Wednesday, June 13, 2012

How Enforceable Are Your Employees’ Assignments of IP Rights?

It’s no secret that most appeals in the intellectual property arena end up in the U. S. Court of Appeals for the Federal Circuit, which sits in Washington, D.C.  What’s less well-known is that much of the law applied by that court to resolve IP disputes isn’t federal at all; it comes from the laws of individual states.  A recent case from the prairie of Wyoming illustrates the point.

Yale Preston was briefly employed by Marathon Oil as a relief pumper at the company’s operation in northeastern Wyoming.  After he had begun work, Preston was required to sign an agreement that purported to assign to Marathon his rights to any inventions he conceived while employed by the company.  Other than continued employment, he did not receive any additional payment or tangible benefit from the company in return for signing the agreement.

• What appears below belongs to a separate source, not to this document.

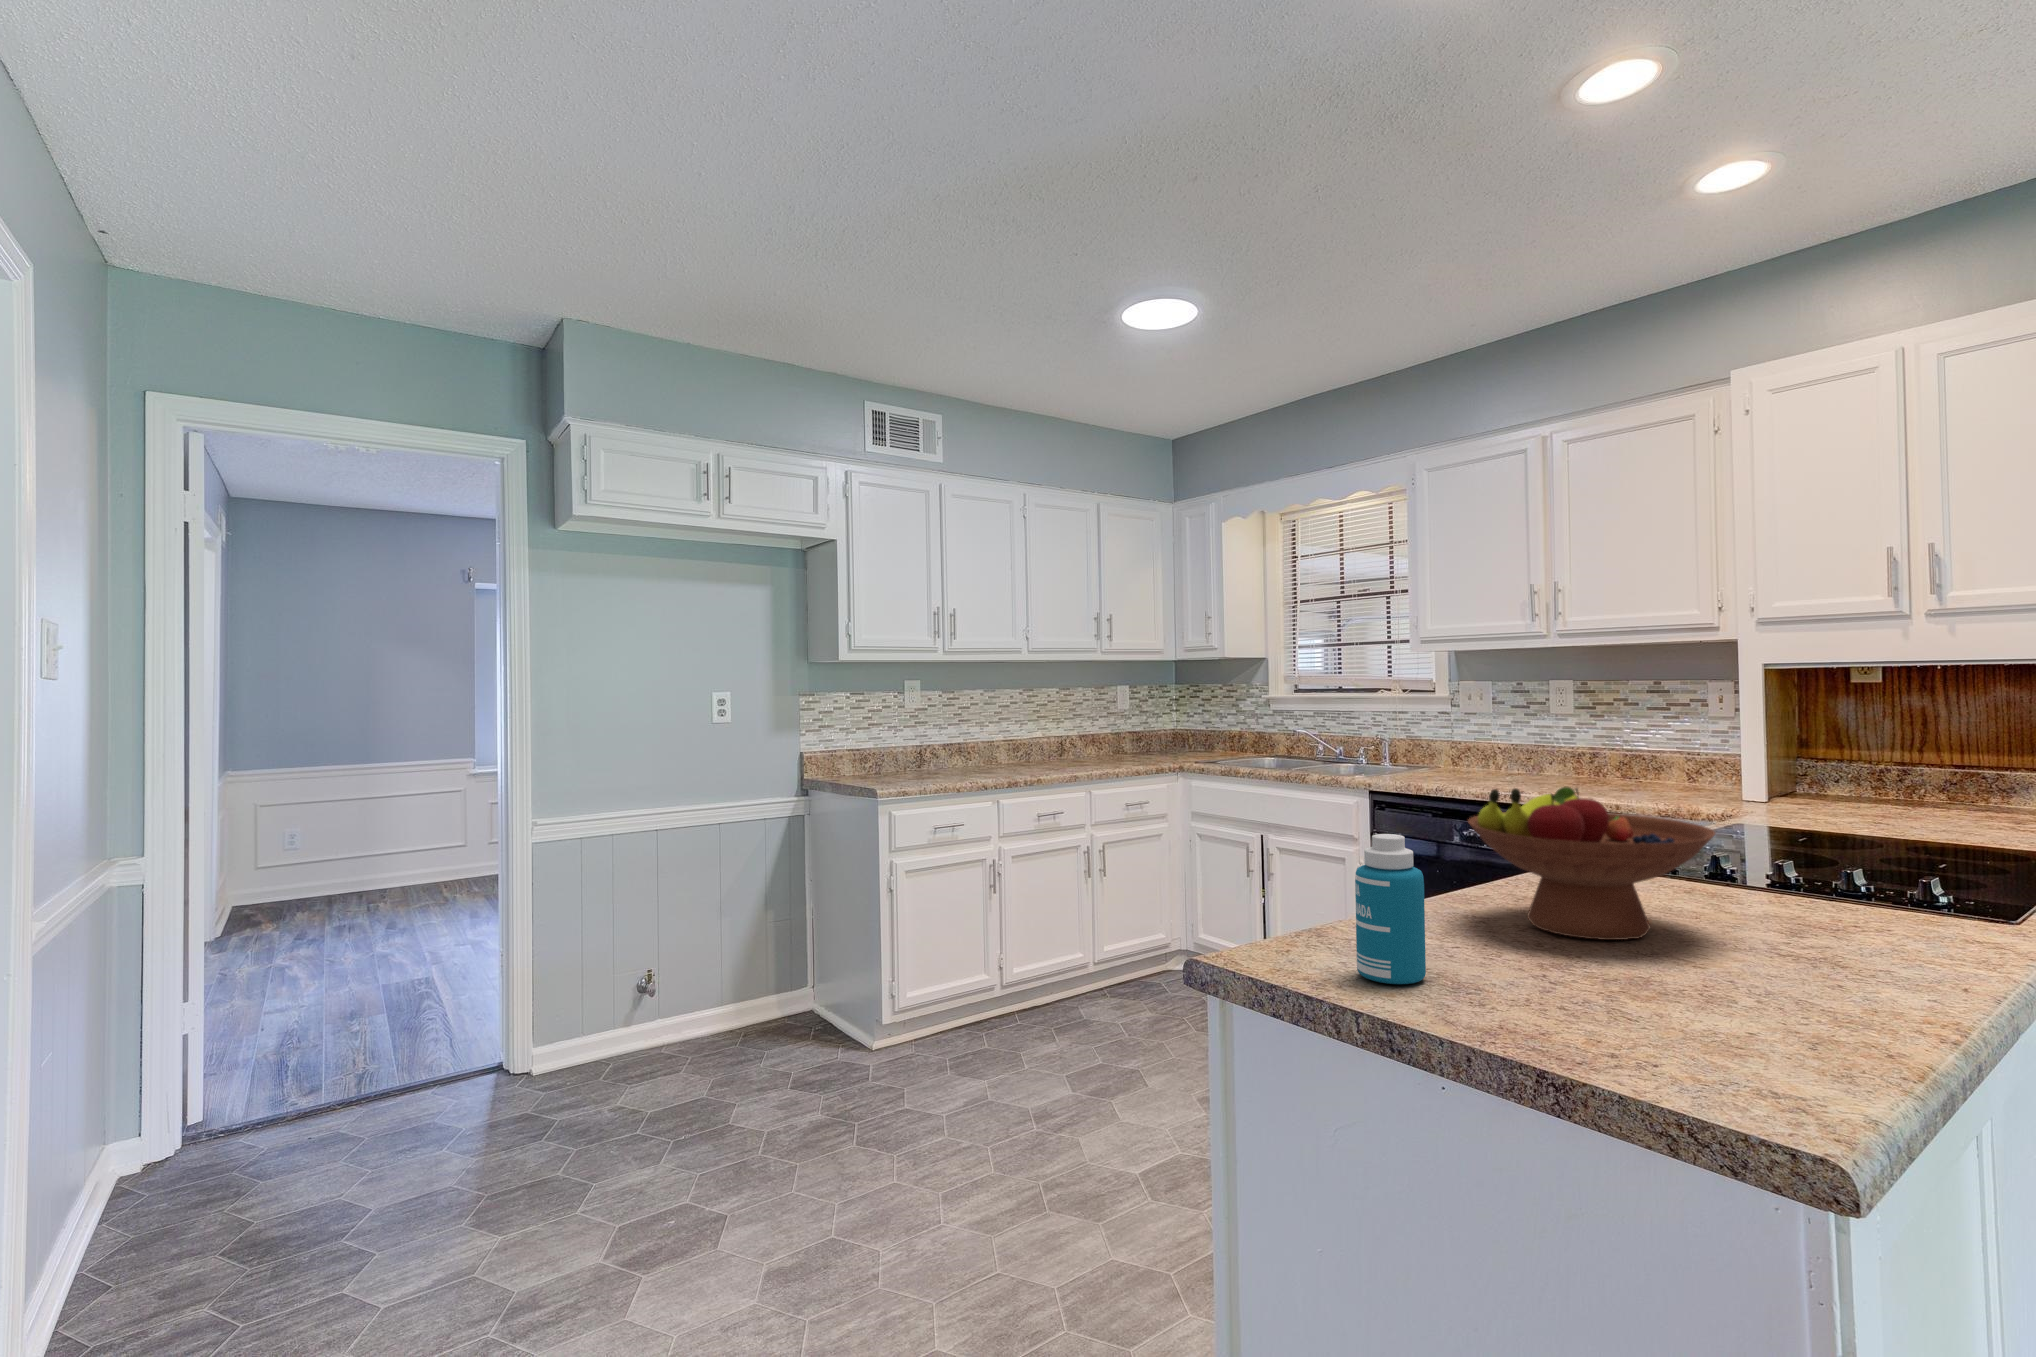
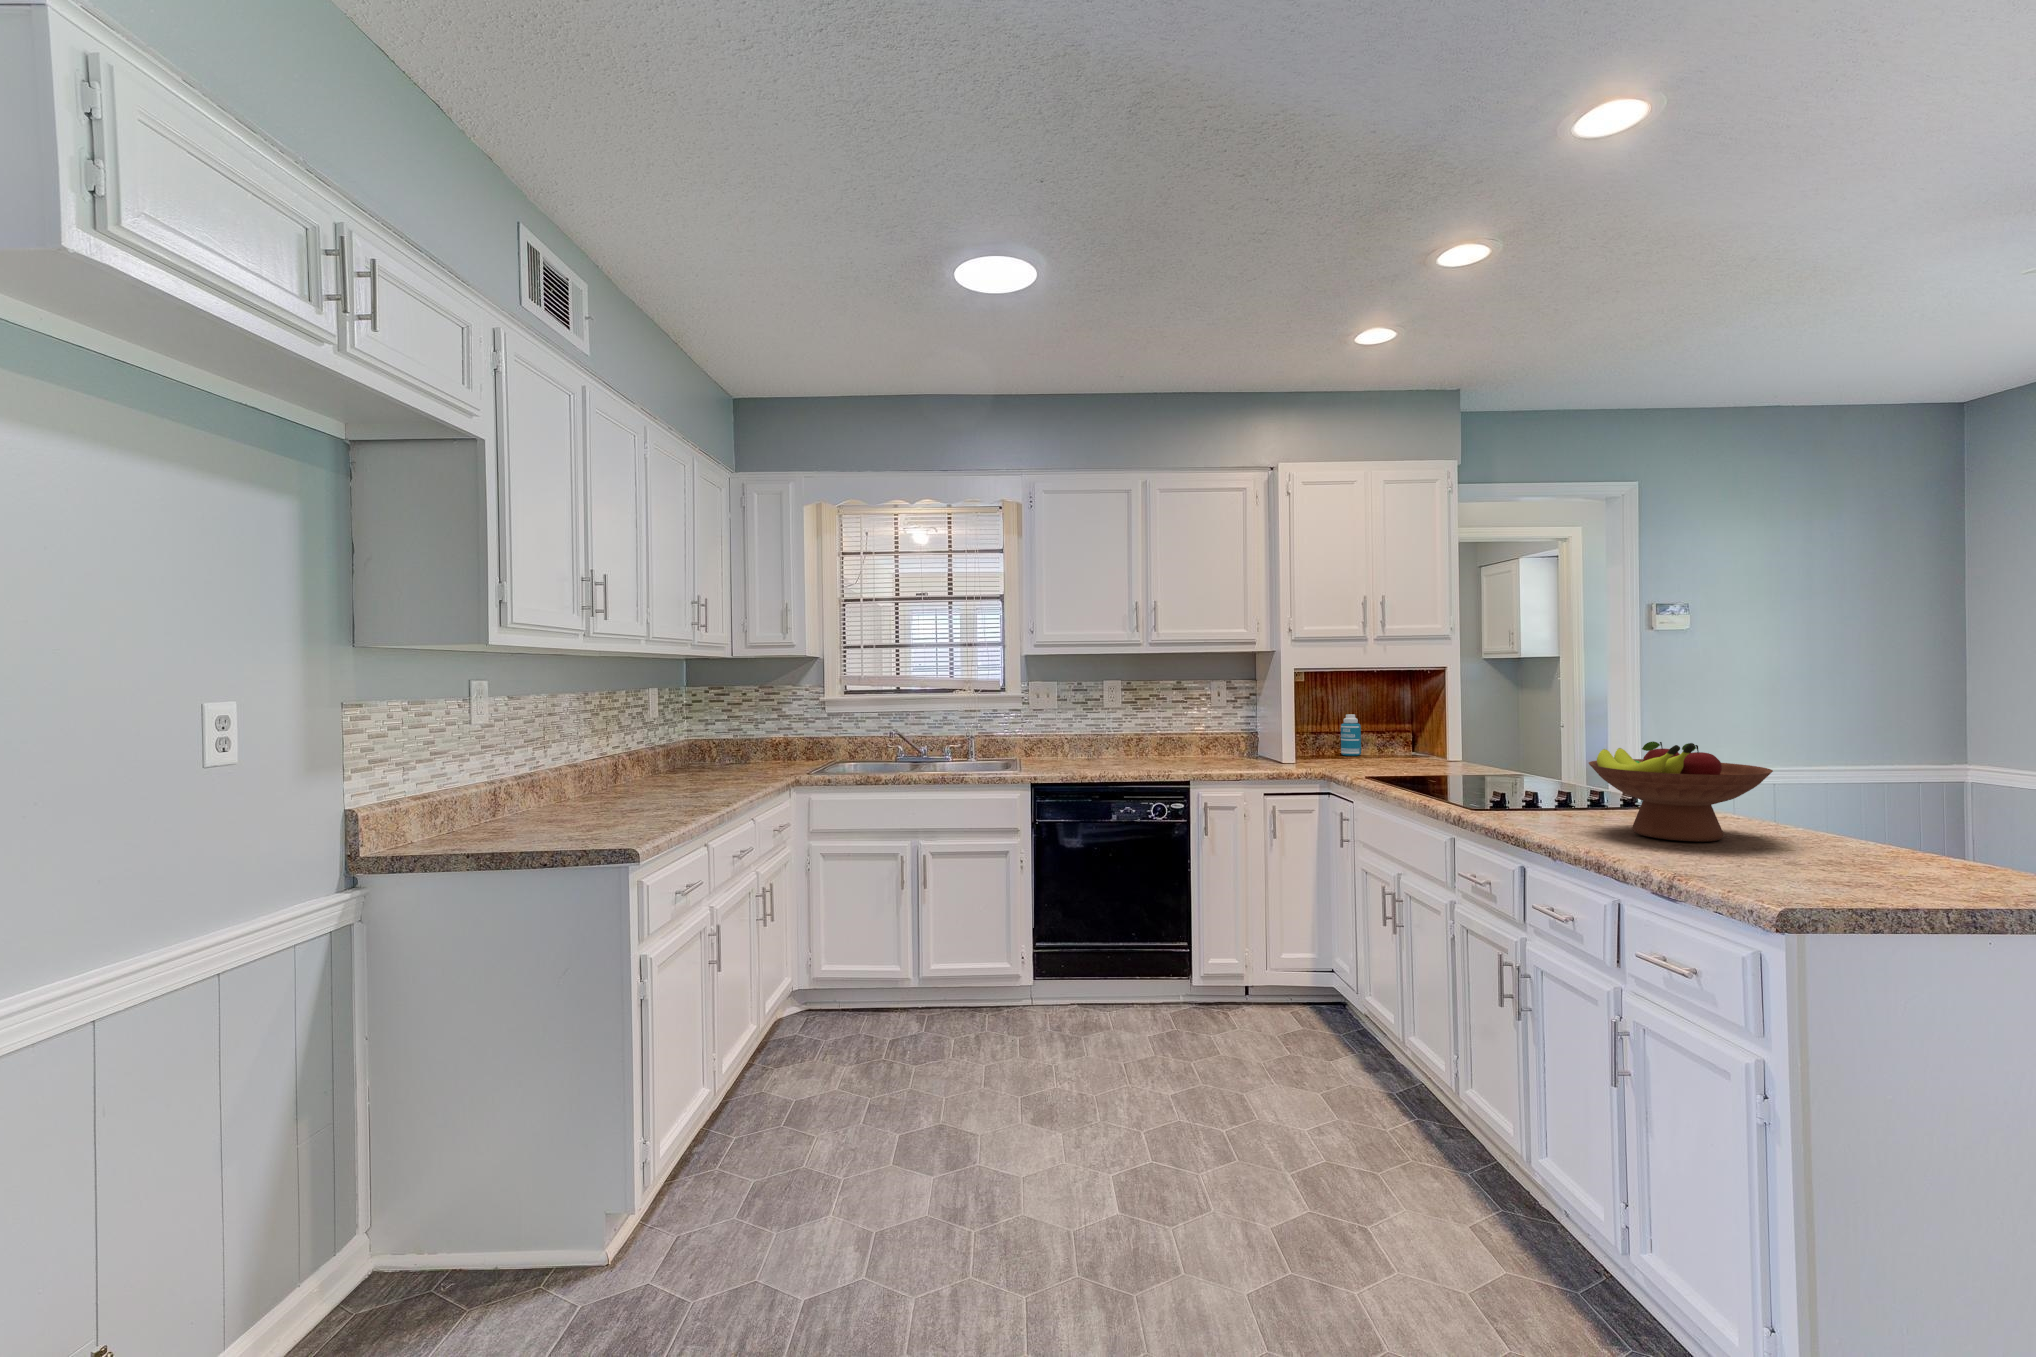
bottle: present [1355,834,1426,984] -> present [1341,714,1361,756]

Two months after leaving Marathon, Preston applied for and received a patent for a baffle system he invented while still employed by the company.  Almost two years later, Marathon obtained a patent for a similar invention, which triggered an infringement fight in federal court.  The trial judge ruled that Preston was the sole inventor of the baffle system, but that he was obligated to assign his rights to the invention to Marathon under the terms of the employment agreement.

Courts across the country are split on whether continued employment, without more, is sufficient consideration to support an assignment of IP rights.  Thus, when the case got to the Federal Circuit court in Washington, there was no single “correct” answer to the question of whether Preston’s assignment of IP rights to Marathon was valid.  So, the court did the only thing it could do; it punted the issue to the Wyoming Supreme Court for an advisory ruling.  The Wyoming court’s decision surprised some observers.

Under Wyoming law, the court ruled, continued employment ordinarily is not sufficient consideration to support restrictive covenants, such as non-compete agreements.  (At that point, Preston probably could smell a victory coming his way.)  However, the court went on to explain that, in its view, there is a qualitative difference between non-compete agreements and agreements to assign IP rights:

The concerns with restraints on trade which attend non-competition agreements simply are not present for intellectual property assignment agreements. That is particularly obvious here, where Mr. Preston only agreed to assign the rights to inventions that he made or conceived while employed by Marathon. The agreement did not limit his right to earn a living, or, for that matter, his rights to inventions that were not related to Marathon’s business or were not created with the use of Marathon’s confidential information, equipment, supplies or facilities.

Thus, due to the very nature of the at-will employment relationship, the court concluded that separate consideration was not necessary to support the assignment of IP rights:  “If the employee does not agree to that modification of the terms of his employment, he can terminate the relationship without any penalties.”

Besides effectively dooming Preston’s appeal, the Wyoming Supreme Court’s ruling reinforced two very important lessons for employers:  (1) whether an assignment of IP rights is valid generally is a question of state contract law, which can vary widely from state to state; and (2) states may not always judge the assignment of IP rights by the same standards as those applied to other types of restrictive covenants, such as non-compete agreements.  Thus, it is critical that employers be aware that there is no such thing as a “one-size-fits-all” agreement that will meet their needs in all jurisdictions.  Each agreement must be tailored to the specific requirements of the state(s) in which employees are affected.